• 6/12 Nat'l Jerky Dau - 4

    From Dave Drum@1:2320/105 to All on Tue Jun 11 07:28:00 2024
    MMMMM----- Recipe via Meal-Master (tm) v8.06

    Title: Bacon Jerky
    Categories: Five, Pork, Rubs
    Yield: 1 Batch

    2 lb Regular cut bacon; (your gut
    - tells you thick-cut will
    - be better. But it's not)

    MMMMM--------------------------DRY RUB-------------------------------
    Brown sugar
    Coarse black pepper
    Garlic granules or powder

    NEEDED: ZipLoc (style) bags, hickory wood/chips, two
    cookie sheets, two cooling racks, offset smoker/oven
    or dehydrator.

    In order to start making your bacon jerky, first start
    by placing the cooling racks into the cookie sheets.

    This should allow the smoke to surround your meat for
    the initial cooking process.

    Note: You should find that you can work one pound of
    meat per cookie sheet, cooling rack setup.

    But, if you are using more than 2 pounds of meat or just
    could not manage to fit 1 pound of meat per sheet, then
    feel free to get some extra cookie sheets.

    After you place your meat on cookie sheets, make sure
    you leave some space between so there is a little room
    between the slices.

    Now, it is time to apply your rub ingredients.

    As opposed to smoking other meats where you mix your rub
    and liberally apply your concoction, with this recipe,
    lightly sprinkle these dry ingredients to taste.

    We're lightly dusting the garlic powder, a little
    heavier pinch of the black pepper, and a little less
    brown sugar compared to the pepper.

    This is going to give us the sweet and savory flavor
    combination we'e desiring. When you're done, flip the
    meat and apply your seasoning rubs to the other side.

    QUICK COOKING TIP: For making any jerky, do not limit
    your seasoning. You might enjoy a favorite marinade,
    salad dressing, hot sauce, srirarcha, hot dry peppers or
    a stronger dose of sugar or honey. Your potential is
    open, but, you may want to limit the amounts you put on
    so that you don't overpower your jerked meats.

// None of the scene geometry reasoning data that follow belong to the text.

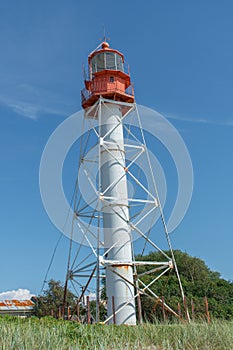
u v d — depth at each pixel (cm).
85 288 2494
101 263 2306
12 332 1191
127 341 1273
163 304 2323
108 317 2359
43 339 1125
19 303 5031
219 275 5747
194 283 4569
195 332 1378
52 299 4400
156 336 1359
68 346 1133
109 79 2798
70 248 2623
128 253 2461
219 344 1294
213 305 3903
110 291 2392
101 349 1104
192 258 5381
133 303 2367
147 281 4059
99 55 2889
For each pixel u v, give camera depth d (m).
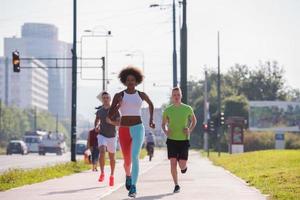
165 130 30.80
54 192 31.67
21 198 28.58
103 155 38.25
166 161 88.62
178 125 30.62
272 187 32.03
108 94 35.28
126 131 27.42
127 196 28.69
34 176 44.94
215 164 71.31
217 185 35.03
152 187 34.03
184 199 27.08
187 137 30.77
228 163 67.56
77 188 34.09
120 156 110.19
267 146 194.00
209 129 130.75
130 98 27.41
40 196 29.48
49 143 167.62
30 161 97.31
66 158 117.06
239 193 29.81
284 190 30.30
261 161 61.53
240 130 143.12
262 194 29.27
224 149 189.75
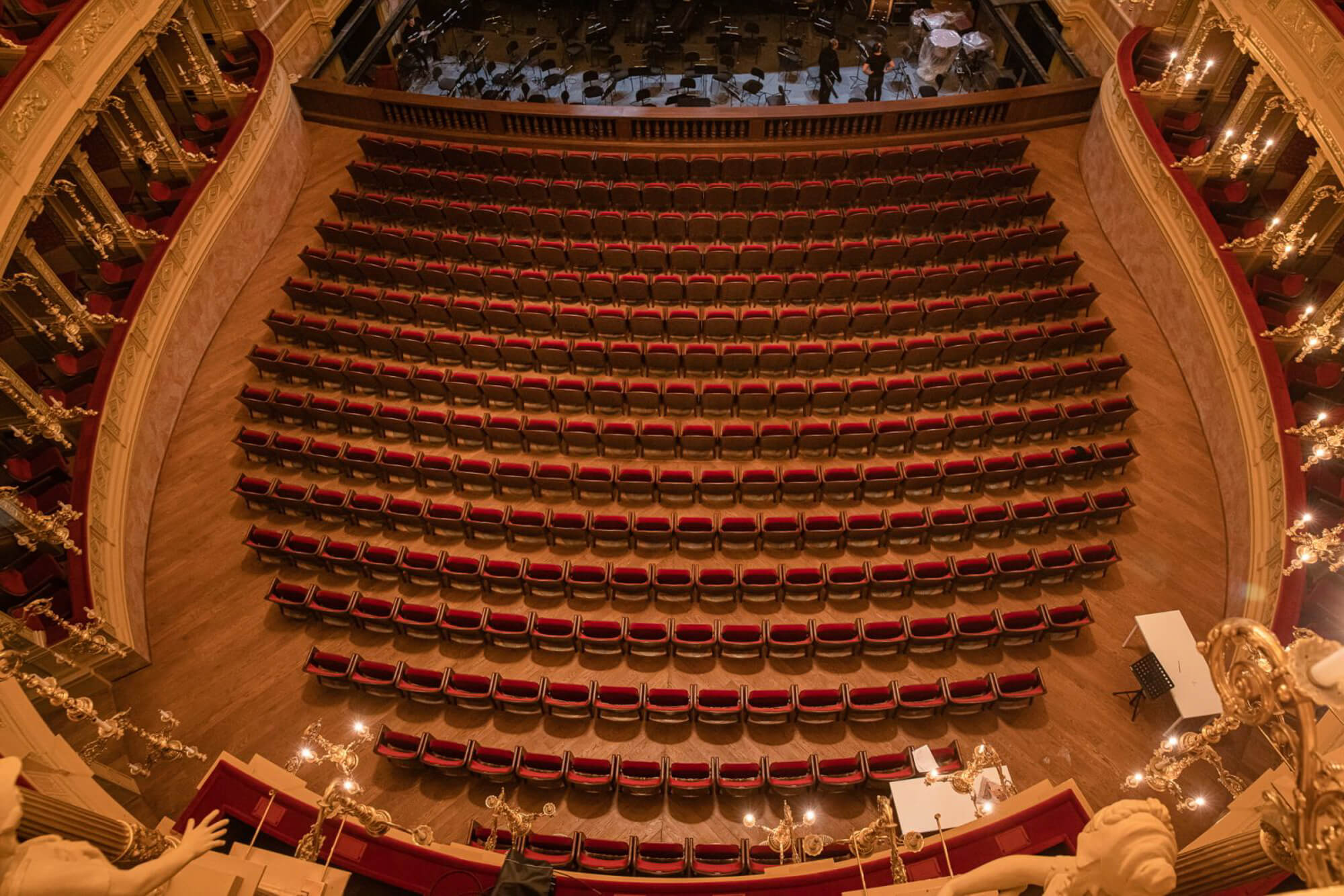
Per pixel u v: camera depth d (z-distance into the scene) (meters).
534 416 12.59
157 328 12.22
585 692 9.58
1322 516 9.70
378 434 12.30
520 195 15.34
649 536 11.03
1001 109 16.12
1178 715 9.55
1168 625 9.53
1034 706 9.73
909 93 19.75
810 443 11.82
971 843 7.73
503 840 8.59
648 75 19.59
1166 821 3.09
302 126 16.72
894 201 15.12
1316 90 10.48
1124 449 11.38
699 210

    Now, after you finish seasoning your meat, take your
    racks of potential jerky and put them into the
    refrigerator for about one hour.

    While they are on the refrigerator, you can go and start
    your fire and get your smoker ready.

    Once your fire is going good, and the coals are turning
    gray, put your first piece of hickory wood on.

    Monitor your fire to around 190oF. When you have a good
    steady temperature of 190oF, which should be monitored
    as close to the cooking surface as possible, bring out
    your bacon meat.

    In order to properly make bacon jerky, you have to
    follow a two step cooking process. The first part of the
    process is to use a smoker and then, to remove your meat
    from the smoker and to place it into the oven.

    If your temperatures are consistent, you shouldn't have
    too much of a problem and the only thing to worry about
    is the grease. You will want to check them after one
    hour to see what your grease status is.

    Your cookie sheet will hold any grease drippings but if
    your bacon has a larger fat content than normal, you
    will want to dump the excess grease off into an old
    coffee can for disposal. Be sure to close your smoker
    while you're doing this to maintain the temperature and
    smoke levels.

    After two hours of smoking it at a consistent
    temperature, your bacon jerky is about half done and is
    time for the second part of the cooking.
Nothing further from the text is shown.